It is an interesting reflection on the current debate about "Open Source" versus proprietary software that while some of the most conformant processors are commercially controlled and offered without an Open Source license, equally conformant Open Source processors have been available for much longer. The exception is in the case of validating processors; no Open Source validating XML processors have yet been provided.

The case of Ælfred is also instructive. That processor made some specific tradeoffs against conformance, in favor of small size. Given that, it is curious that it is more or less the median processor represented in this testing. None of the other processors claim to have made such tradoffs; why is Ælfred not relatively worse?
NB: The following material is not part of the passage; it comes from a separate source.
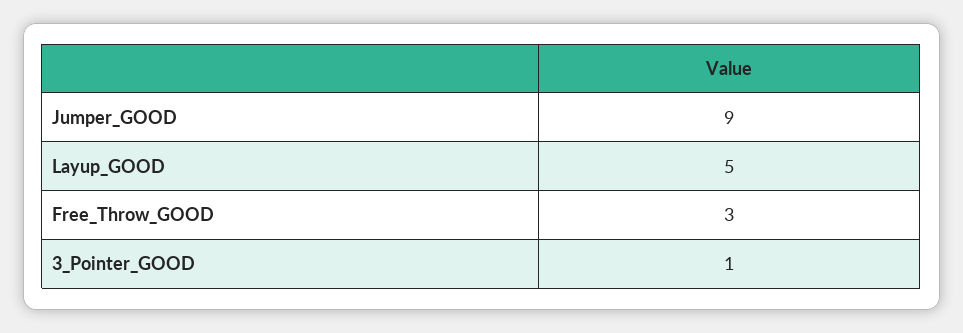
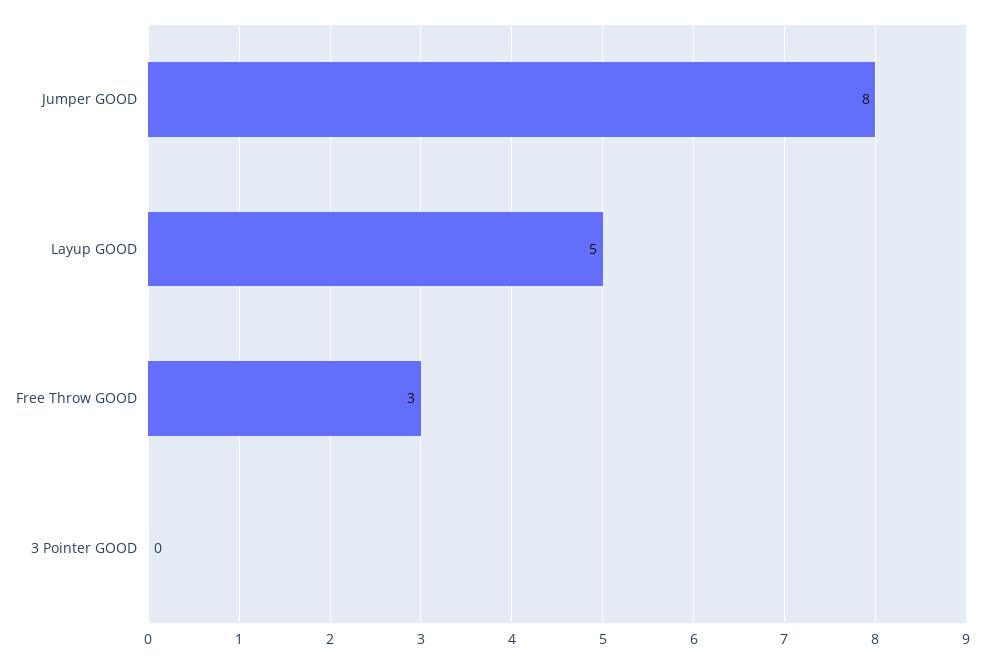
Jumper_GOOD: 9 -> 8
3_Pointer_GOOD: 1 -> 0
I feel I should touch on performance impacts here. While it is surely possible to speed up by a few instructions here and there by being loose with conformance, it is also true that the most highly conformant XML processors are also among the fastest ones. There is no clear need to trade off those aspects of quality against each other.

To my understanding, none of the processors described here have significantly improved their conformance levels since their initial releases. I would much like to see this dynamic be changed!

Conclusion

I hope that both users and providers of XML processors will take these testing results to heart. Users should build systems using only conformant processors, and should ask their providers to address all conformance shortcomings in their software. Those providers should be addressing such problems proactively, and fixing customer-reported conformance bugs. This is particularly important for ``integrated'' packages, where using higher level APIs imposes the use of a particular processor that may not be very conformant. Such higher level APIs could generally be provided using any processor supporting the SAX API.

Widespread and close conformance to core web standards, such as XML, will help the web community avoid recreating the pain coming from inconsistent support of standards like CSS 1 and HTML 4 in today's systems. That chaos is an ongoing drain on the budgets of web site providers, and causes a lower quality web experience than users deserve. It is in everyone's interest to keep that from repeating with XML. Only now, near the beginning of the XML adoption curve, is there a real chance to prevent such problems from taking root.